■ **Text for analysis**:
....

Interesting to see this isn't just an AMD thing. :)


>>>> Both blending and scaling are fundamentally the same operation: you
>>>> have two or more source colors (pixels), and you want to compute a
>>>> weighted average of them following what happens in nature, that is,
>>>> physics, as that is what humans are used to.
>>>> Both blending and scaling will suffer from the same problems if the
>>>> operation is performed on not light-linear values. The result of the
>>>> weighted average does not correspond to physics.
>>>> The problem may be hard to observe with natural imagery, but Josh's
>>>> example shows it very clearly. Maybe that effect is sometimes useful
>>>> for some imagery in some use cases, but it is still an accidental
>>>> side-effect. You might get even better results if you don't rely on
>>>> accidental side-effects but design a separate operation for the exact
>>>> goal you have.
>>>> Mind, by scaling we mean changing image size. Not scaling color values.
>> Fair enough, but it might not always be a choice given the hardware.
> Agreeing with Alex here. I get there is some debate over the best way to do this, but I think it is best to leave it up to the driver to declare how that is done.



>>>> What I was left puzzled about after the XDC workshop is that is it
>>>> possible to pre-load configurations in the background (slow), and then
>>>> quickly switch between them? Hardware-wise I mean.
>> This works fine for our "fast" LUTs, you just point them to a surface in video
>> memory and they flip to it. You could keep multiple surfaces around and flip
>> between them without having to reprogram them in software. We can easily do that
>> with enumerated curves, populating them when the driver initializes instead of
>> waiting for the client to request them. You can even point multiple hardware
>> LUTs to the same video memory surface, if they need the same curve.

....

■ **Data listing**:
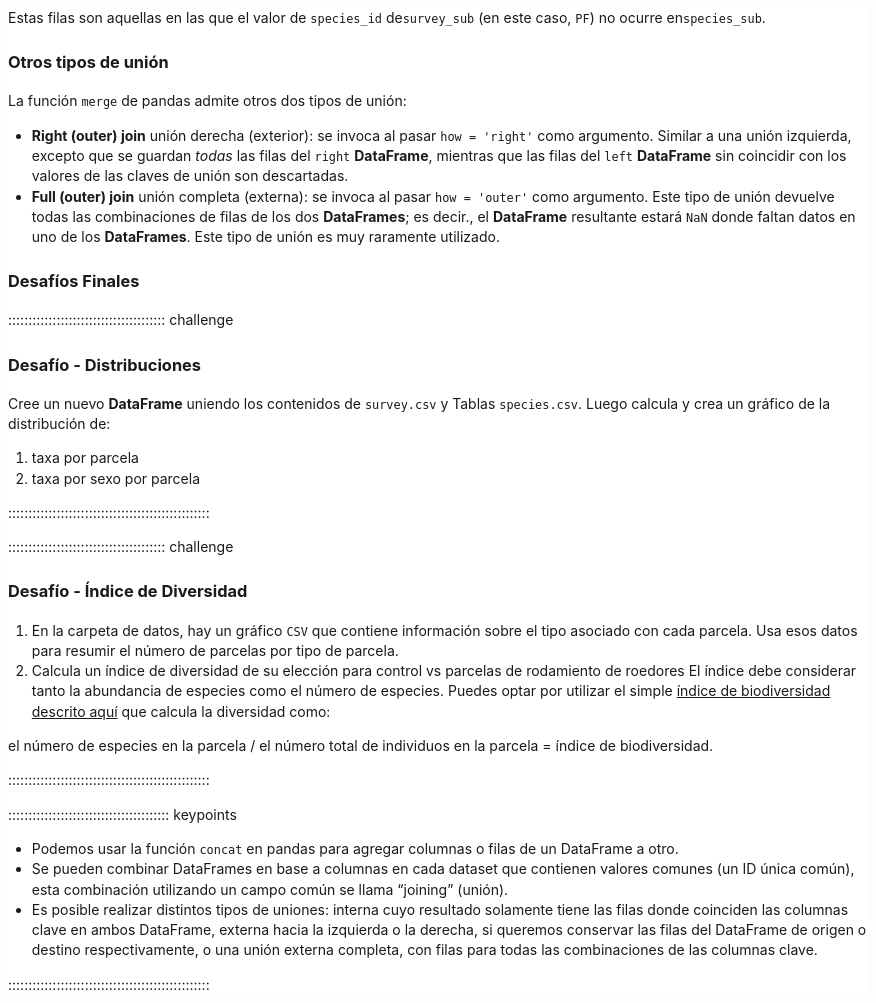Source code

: Estas filas son aquellas en las que el valor de `species_id` de`survey_sub` (en este
caso, `PF`) no ocurre en`species_sub`.

### Otros tipos de unión

La función `merge` de pandas admite otros dos tipos de unión:

- **Right (outer) join** unión derecha (exterior): se invoca al pasar `how = 'right'` como argumento. Similar a una unión izquierda, excepto que se guardan *todas* las filas del `right` **DataFrame**, mientras que las filas del `left` **DataFrame** sin coincidir con los valores de las claves de unión son descartadas.
- **Full (outer) join** unión completa (externa): se invoca al pasar `how = 'outer'` como argumento. Este tipo de unión devuelve todas las combinaciones de filas de los dos **DataFrames**; es decir., el **DataFrame** resultante estará `NaN` donde faltan datos en uno de los **DataFrames**. Este tipo de unión es muy raramente utilizado.

### Desafíos Finales

:::::::::::::::::::::::::::::::::::::::  challenge

### Desafío - Distribuciones

Cree un nuevo **DataFrame** uniendo los contenidos de `survey.csv` y
Tablas `species.csv`. Luego calcula y crea un gráfico de la distribución de:

1. taxa por parcela
2. taxa por sexo por parcela
  

::::::::::::::::::::::::::::::::::::::::::::::::::

:::::::::::::::::::::::::::::::::::::::  challenge

### Desafío - Índice de Diversidad

1. En la carpeta de datos, hay un gráfico `CSV` que contiene información sobre el
  tipo asociado con cada parcela. Usa esos datos para resumir el número de
  parcelas por tipo de parcela.
2. Calcula un índice de diversidad de su elección para control vs parcelas de rodamiento de roedores
  El índice debe considerar tanto la abundancia de especies como el número de
  especies. Puedes optar por utilizar el simple [índice de biodiversidad descrito
  aquí](https://www.amnh.org/explore/curriculum-collections/biodiversity-counts/plant-ecology/how-to-calculate-a-biodiversity-index)
  que calcula la diversidad como:

el número de especies en la parcela / el número total de individuos en la parcela = índice de biodiversidad.


::::::::::::::::::::::::::::::::::::::::::::::::::



:::::::::::::::::::::::::::::::::::::::: keypoints

- Podemos usar la función `concat` en pandas para agregar columnas o filas de un DataFrame a otro.
- Se pueden combinar DataFrames en base a columnas en cada dataset que contienen valores comunes (un ID única común), esta combinación utilizando un campo común se llama “joining” (unión).
- Es posible realizar distintos tipos de uniones: interna cuyo resultado solamente tiene las filas donde coinciden las columnas clave en ambos DataFrame, externa hacia la izquierda o la derecha, si queremos conservar las filas del DataFrame de origen o destino respectivamente, o una unión externa completa, con filas para todas las combinaciones de las columnas clave.

::::::::::::::::::::::::::::::::::::::::::::::::::


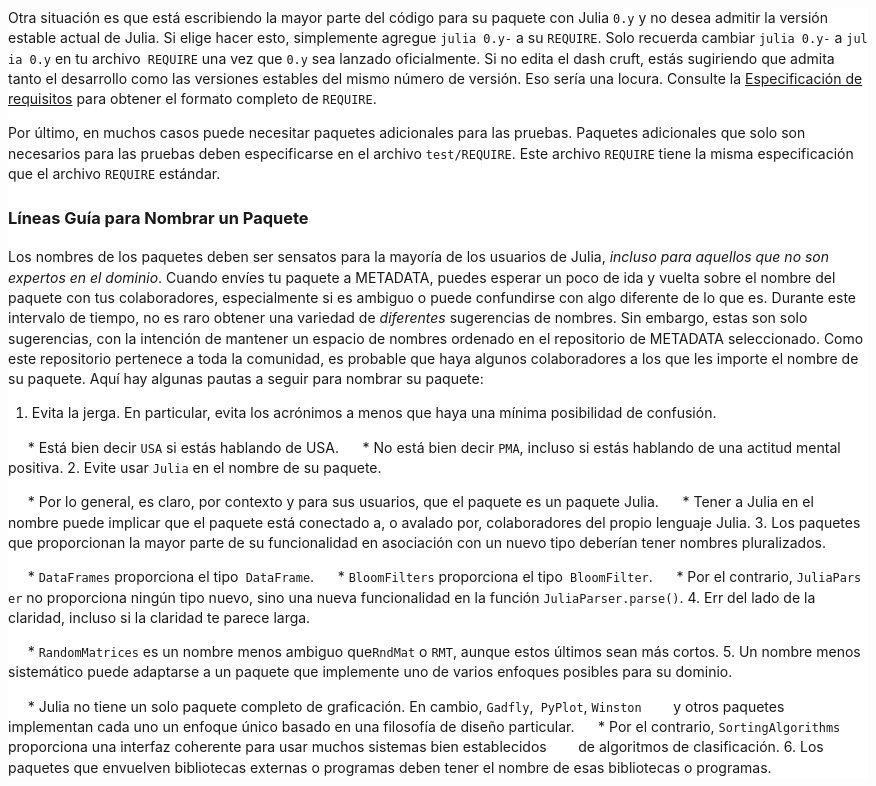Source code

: Otra situación es que está escribiendo la mayor parte del código para su paquete con Julia `0.y` y no desea admitir la versión estable actual de Julia. Si elige hacer esto, simplemente agregue `julia 0.y-` a su `REQUIRE`. Solo recuerda cambiar `julia 0.y-` a `julia 0.y` en tu archivo` REQUIRE` una vez que `0.y` sea lanzado oficialmente. Si no edita el dash cruft, estás sugiriendo que admita tanto el desarrollo como las versiones estables del mismo número de versión. Eso sería una locura. Consulte la [Especificación de requisitos](@ref) para obtener el formato completo de `REQUIRE`.

Por último, en muchos casos puede necesitar paquetes adicionales para las pruebas. Paquetes adicionales que solo son necesarios para las pruebas deben especificarse en el archivo `test/REQUIRE`. Este archivo `REQUIRE` tiene la misma especificación que el archivo `REQUIRE` estándar.

### Líneas Guía para Nombrar un Paquete

Los nombres de los paquetes deben ser sensatos para la mayoría de los usuarios de Julia, *incluso para aquellos que no son expertos en el dominio*. Cuando envíes tu paquete a METADATA, puedes esperar un poco de ida y vuelta sobre el nombre del paquete con tus colaboradores, especialmente si es ambiguo o puede confundirse con algo diferente de lo que es. Durante este intervalo de tiempo, no es raro obtener una variedad de *diferentes* sugerencias de nombres. Sin embargo, estas son solo sugerencias, con la intención de mantener un espacio de nombres ordenado en el repositorio de METADATA seleccionado. Como este repositorio pertenece a toda la comunidad, es probable que haya algunos colaboradores a los que les importe el nombre de su paquete. Aquí hay algunas pautas a seguir para nombrar su paquete:

1. Evita la jerga. En particular, evita los acrónimos a menos que haya una mínima posibilidad de confusión.

     * Está bien decir `USA` si estás hablando de USA.
     * No está bien decir `PMA`, incluso si estás hablando de una actitud mental positiva.
2. Evite usar `Julia` en el nombre de su paquete.

     * Por lo general, es claro, por contexto y para sus usuarios, que el paquete es un paquete Julia.
     * Tener a Julia en el nombre puede implicar que el paquete está conectado a, o avalado por, colaboradores del propio lenguaje Julia.
3. Los paquetes que proporcionan la mayor parte de su funcionalidad en asociación con un nuevo tipo deberían tener nombres pluralizados.

     * `DataFrames` proporciona el tipo` DataFrame`.
     * `BloomFilters` proporciona el tipo` BloomFilter`.
     * Por el contrario, `JuliaParser` no proporciona ningún tipo nuevo, sino una nueva funcionalidad en la función `JuliaParser.parse()`.
4. Err del lado de la claridad, incluso si la claridad te parece larga.

     * `RandomMatrices` es un nombre menos ambiguo que`RndMat` o `RMT`, aunque estos últimos sean más cortos.
5. Un nombre menos sistemático puede adaptarse a un paquete que implemente uno de varios enfoques posibles para su dominio.

     * Julia no tiene un solo paquete completo de graficación. En cambio, `Gadfly`,` PyPlot`, `Winston`
       y otros paquetes implementan cada uno un enfoque único basado en una filosofía de diseño particular.
     * Por el contrario, `SortingAlgorithms` proporciona una interfaz coherente para usar muchos sistemas bien establecidos
       de algoritmos de clasificación.
6. Los paquetes que envuelven bibliotecas externas o programas deben tener el nombre de esas bibliotecas o programas.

....

■ **Task instructions**:
a) Rewrite the part of the color-blending discussion that opens with the words "Interesting to see" and closes with "correspond to physics.", swapping "weighted average" for "weighted mean".
b) In the color-blending discussion, what does "scaling" refer to?
c) Carry the color-blending discussion forward from its last line.

■ **Task results**:
a)
Interesting to see this isn't just an AMD thing. :)


>>>> Both blending and scaling are fundamentally the same operation: you
>>>> have two or more source colors (pixels), and you want to compute a
>>>> weighted mean of them following what happens in nature, that is,
>>>> physics, as that is what humans are used to.
>>>> Both blending and scaling will suffer from the same problems if the
>>>> operation is performed on not light-linear values. The result of the
>>>> weighted mean does not correspond to physics.

b) Changing image size, not scaling color values.

c)
>>> We could define that pipelines with a lower ID are to be preferred over
>>> higher IDs.
>> Sure, but this isn't just an issue with a pipeline as a whole, but the
>> individual elements within it and how to use them in a given context.
>>> The issue is that if programming a pipeline becomes too slow to be
>>> useful it probably should just not be made available to user space.
>> It's not that programming the pipeline is overall too slow. The LUTs we have
>> that are relatively slow to program are meant to be set infrequently, or even
>> just once, to allow the scaler and tone mapping operator to operate in fixed
>> point PQ space. You might still want the tone mapper, so you would choose a
>> pipeline that includes them, but when it comes to e.g. animating a night light,
>> you would want to choose a different LUT for that purpose.
>>> The prepare-commit idea for blob properties would help to make the
>>> pipelines usable again, but until then it's probably a good idea to just
>>> not expose those pipelines.
>> The prepare-commit idea actually wouldn't work for these LUTs, because they are
>> programmed using methods instead of pointing them to a surface. I'm actually not
>> sure how slow it actually is, would need to benchmark it. I think not exposing
>> them at all would be overkill, since it would mean you can't use the preblending
>> scaler or tonemapper, and animation isn't necessary for that.
>> The AMD 3DLUT is another example of a LUT that is slow to update, and it would
>> obviously be a major loss if that wasn't exposed. There just needs to be some
>> way for clients to know if they are going to kill performance by trying to
>> change it every frame.
>> Thanks,
>> Alex
> To clarify, what are we defining as slow to update here? Something we aren't able to update within a frame (let's say at a low frame rate such as 30 fps for discussion's sake)? A block that requires a programming sequence of disable + program + enable to update? Defining performance seems like it can get murky if we start to consider frame concurrent updates among multiple color blocks as well.

I think any definition for slow would need to be imprecise on some level.
In the AMD 3DLUT case we can take around 8 ms. Some compositors need the
programming time to be well under 1 ms, even for low frame rates. Those
compositors might want to know if an operation might be undesirable if
they care about latency. I'm not sure we could reliably indicate more.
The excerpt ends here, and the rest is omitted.